_Assignment_. Please reproduce exactly the line that carries "Đơn vị tính: VND/kg" and all remaining lines through the last line of the data, and write nothing else.

_Given entries_.
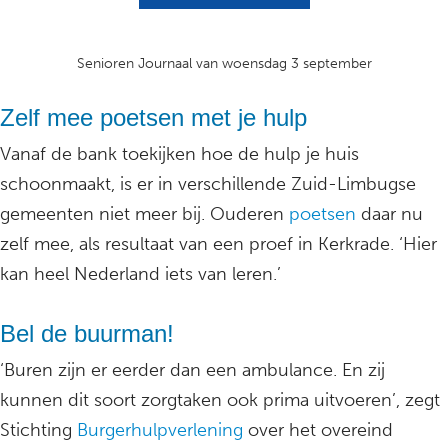
Senioren Journaal van woensdag 3 september
Zelf mee poetsen met je hulp
Vanaf de bank toekijken hoe de hulp je huis
schoonmaakt, is er in verschillende Zuid-Limbugse
gemeenten niet meer bij. Ouderen
poetsen
daar nu
zelf mee, als resultaat van een proef in Kerkrade. ‘Hier
kan heel Nederland iets van leren.’
Bel de buurman!
‘Buren zijn er eerder dan een ambulance. En zij
kunnen dit soort zorgtaken ook prima uitvoeren’, zegt
Stichting
Burgerhulpverlening
over het overeind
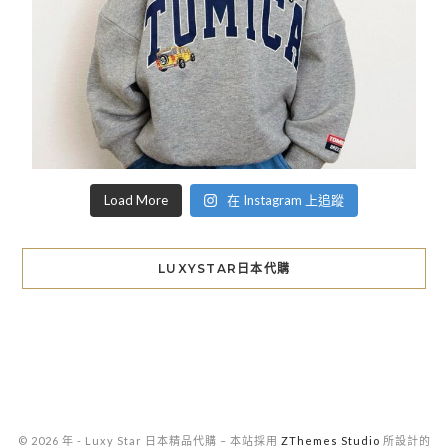
Load More
在 Instagram 上追蹤
LUXYSTAR日本代購
© 2026 年 - Luxy Star 日本精品代購
–
本站採用
ZThemes Studio
所設計的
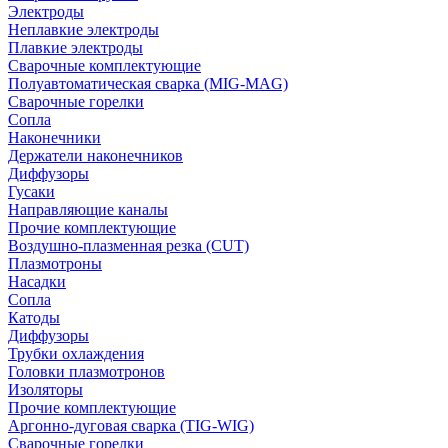
Электроды
Неплавкие электроды
Плавкие электроды
Сварочные комплектующие
Полуавтоматическая сварка (MIG-MAG)
Сварочные горелки
Сопла
Наконечники
Держатели наконечников
Диффузоры
Гусаки
Направляющие каналы
Прочие комплектующие
Воздушно-плазменная резка (CUT)
Плазмотроны
Насадки
Сопла
Катоды
Диффузоры
Трубки охлаждения
Головки плазмотронов
Изоляторы
Прочие комплектующие
Аргонно-дуговая сварка (TIG-WIG)
Сварочные горелки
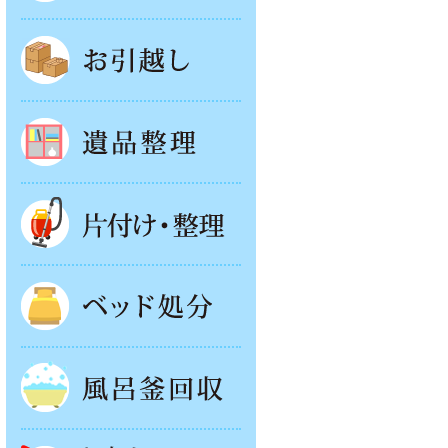
お引越し
遺品整理
片付け・整理
ベッド回収
風呂釜処分
お庭やベランダの片付け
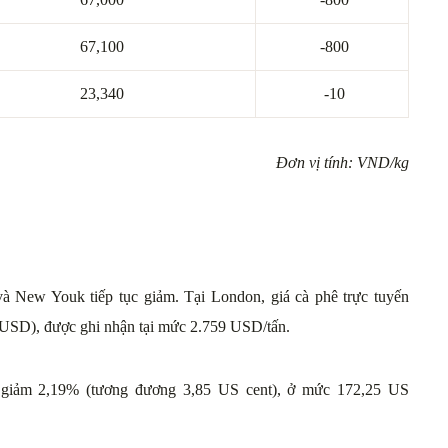
67,100
-800
23,340
-10
Đơn vị tính: VND/kg
 và New Youk tiếp tục giảm. Tại London, giá cà phê trực tuyến
 USD), được ghi nhận tại mức 2.759 USD/tấn.
3 giảm 2,19% (tương đương 3,85 US cent), ở mức 172,25 US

_Exercise result_.
Đơn vị tính: VND/kg
 và New Youk tiếp tục giảm. Tại London, giá cà phê trực tuyến
 USD), được ghi nhận tại mức 2.759 USD/tấn.
3 giảm 2,19% (tương đương 3,85 US cent), ở mức 172,25 US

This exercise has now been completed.